### PROBLEM 1:
Output the GitLab installation text between "3. Installing Gitlab" and "this guide, however).", inclusive, without any changes.
### PROBLEM 2:
In the GitLab installation text, what is the virtual machine resource called on the Azure dashboard?
### PROBLEM 3:
Take the GitLab installation guide further from its last sentence.

3. Installing Gitlab

Once the VM is created and the script returns, we can then start configuring the VM. The first thing you will likely want to do is provide a hostname to your virtual machine. For now, we will just use the free Azure subdomain system, but you can also configure your own domain name (this is outside of the scope of this guide, however).

Log in to the Azure portal with your username/password that is associated with the subscription ID used to create the VM earlier. You should be able to see it on the dashboard by clicking “All Resources” on the sidebar, and then look for the virtual machine resource called “clads-vcs”. If you click on it, a new blade should open. On the top, in the second column should be a heading called “DNS name” with a “Configure” link below. Click that link, and set a DNS name for your instance, which will look something like “xxxxxxx.azureregionhere.cloudapp.azure.com”.

### RECORDED INFORMATION:
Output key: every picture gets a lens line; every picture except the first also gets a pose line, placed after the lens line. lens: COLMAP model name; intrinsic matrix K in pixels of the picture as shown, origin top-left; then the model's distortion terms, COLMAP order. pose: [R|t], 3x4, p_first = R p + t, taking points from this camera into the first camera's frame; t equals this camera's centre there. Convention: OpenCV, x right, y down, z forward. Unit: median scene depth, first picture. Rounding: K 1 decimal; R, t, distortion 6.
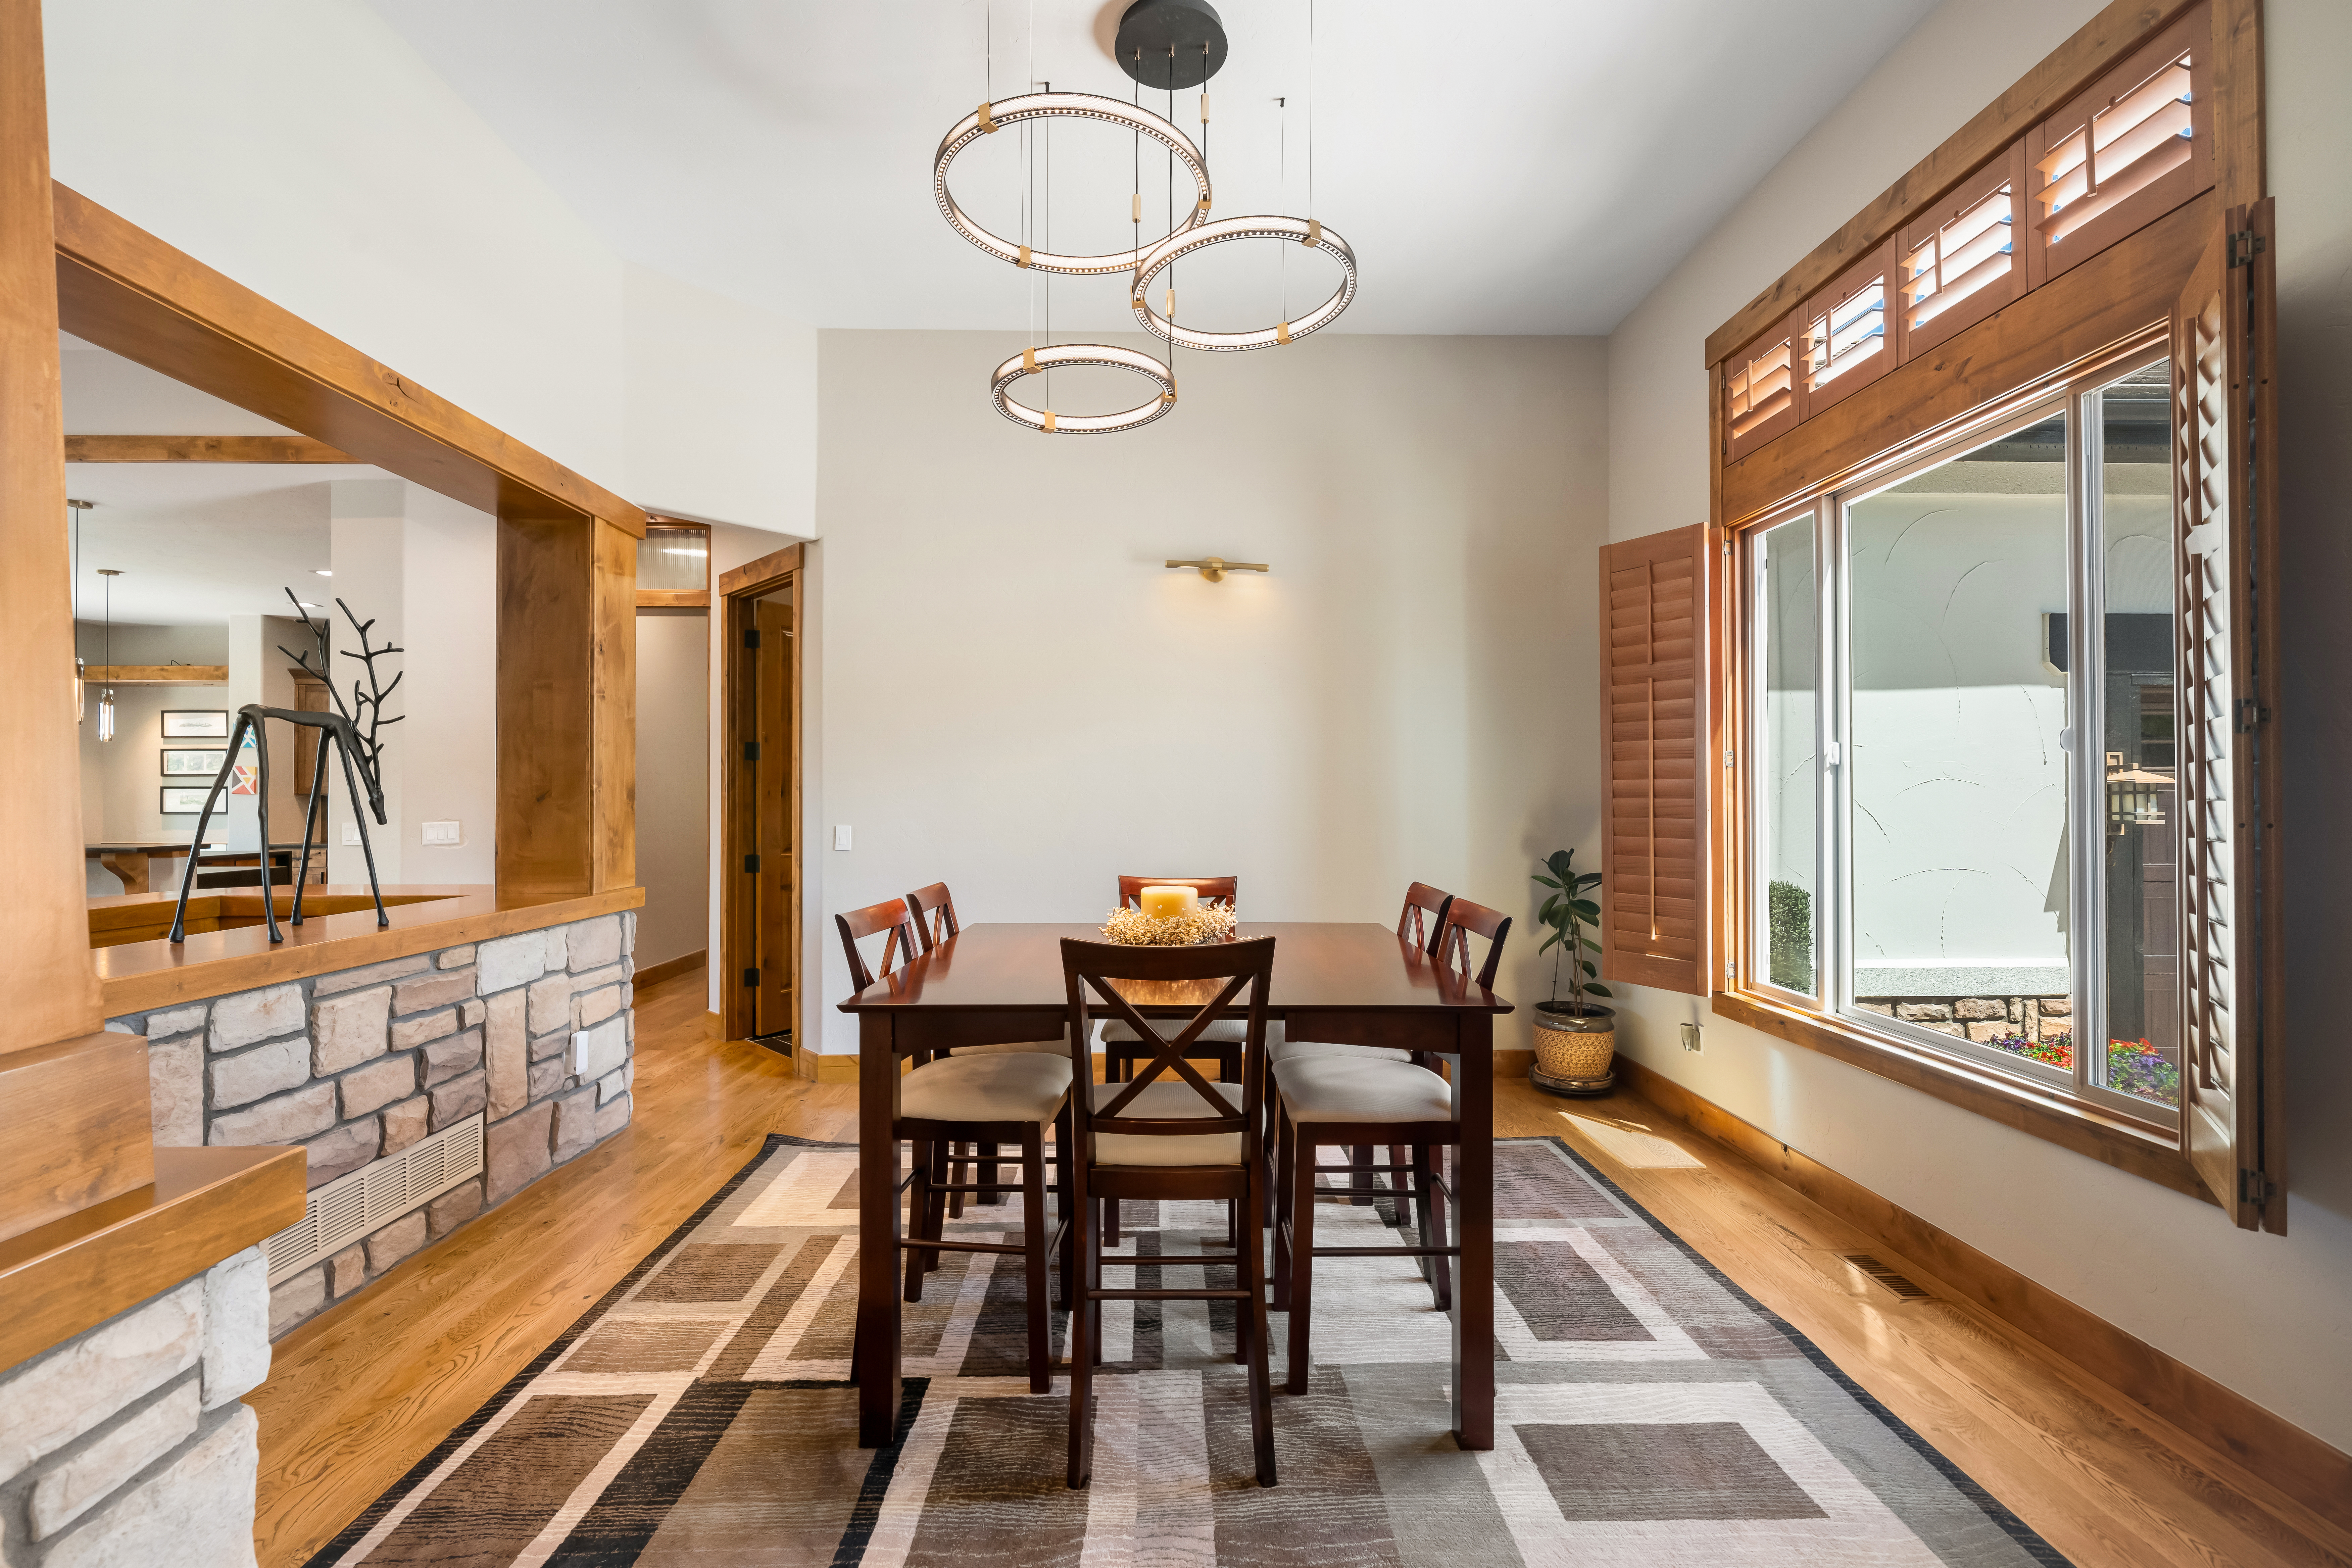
lens RADIAL K [[1073.6, 0, 1191.2], [0, 1073.6, 782.7], [0, 0, 1]] dist [0.005348, -0.000356]
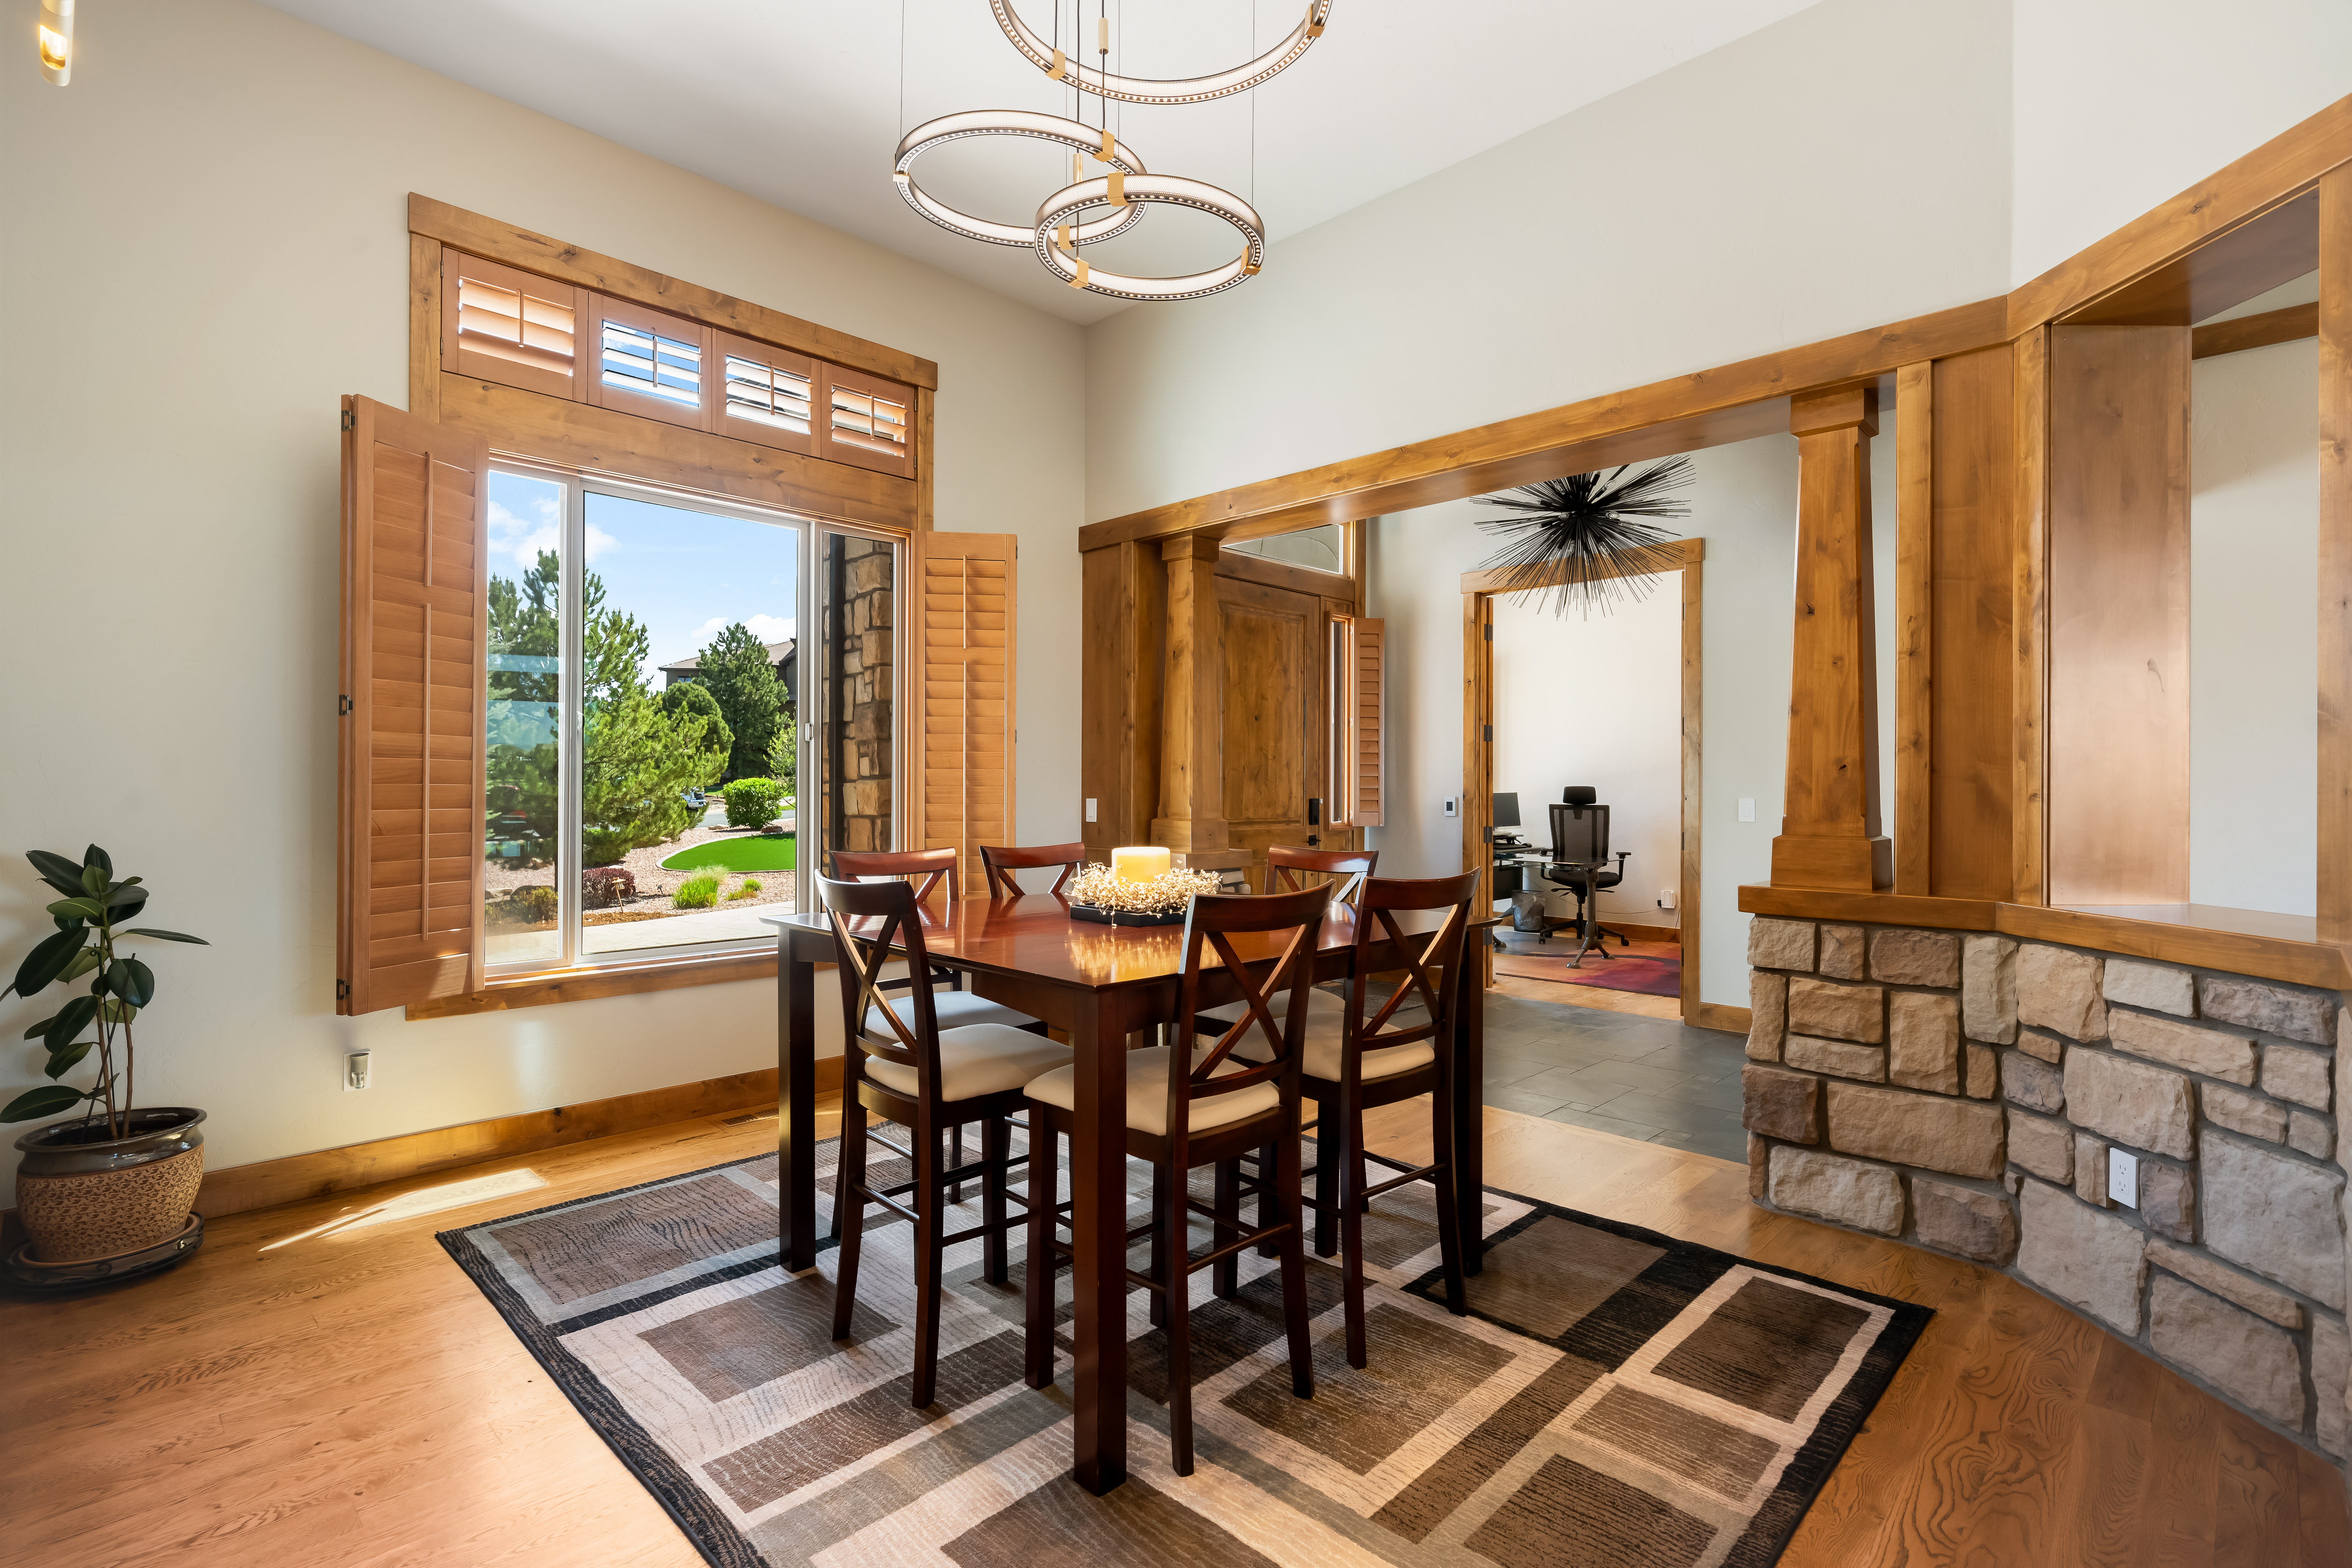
lens RADIAL K [[1102.7, 0, 1186.4], [0, 1102.7, 787.4], [0, 0, 1]] dist [0.002917, 0.000189]
pose [[-0.712799, -0.004535, 0.701354, -0.837077], [-0.011512, 0.999920, -0.005235, 0.053102], [-0.701274, -0.011806, -0.712794, 1.880803]]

### ANSWER BOX 1:
3. Installing Gitlab

Once the VM is created and the script returns, we can then start configuring the VM. The first thing you will likely want to do is provide a hostname to your virtual machine. For now, we will just use the free Azure subdomain system, but you can also configure your own domain name (this is outside of the scope of this guide, however).

### ANSWER BOX 2:
It is called “clads-vcs”.

### ANSWER BOX 3:
Let’s configure the hostname. Copy the example file:

cp environment.sh.example environment.sh

Now, edit environment.sh to have the correct hostname.

Next, let’s copy over our scripts to the VCS VM:

docker-machine scp environment.sh clads-vcs:~
docker-machine scp start-gitlab.sh clads-vcs:~
docker-machine scp reconfigure-gitlab.sh clads-vcs:~

Now we are going to install Gitlab into a docker container on that machine. Get a shell with:

docker-machine ssh clads-vcs

Now you have a shell on the remote VCS server. Let’s start a Gitlab instance now:

# start the Gitlab container (run these commands *on the remote server*)
source environment.sh
./start-gitlab.sh

This will start the installation process for Gitlab in the newly created container in the background, which will take some time. Eventually, you should be able to open your web browser and point it at the DNS name you chose earlier and you should see a page that prompts you to reset your admin password. Don’t do that yet; we want to configure Gitlab first.

4. Configure Gitlab

On the remote machine, you can edit Gitlab’s configuration file like so:

# on the remote server
sudo vim /srv/gitlab/config/gitlab.rb

There are two things you will want to configure here. First, you will likely want to set up SMTP to allow your Gitlab instance to send email. You can follow the guidelines here to set that up.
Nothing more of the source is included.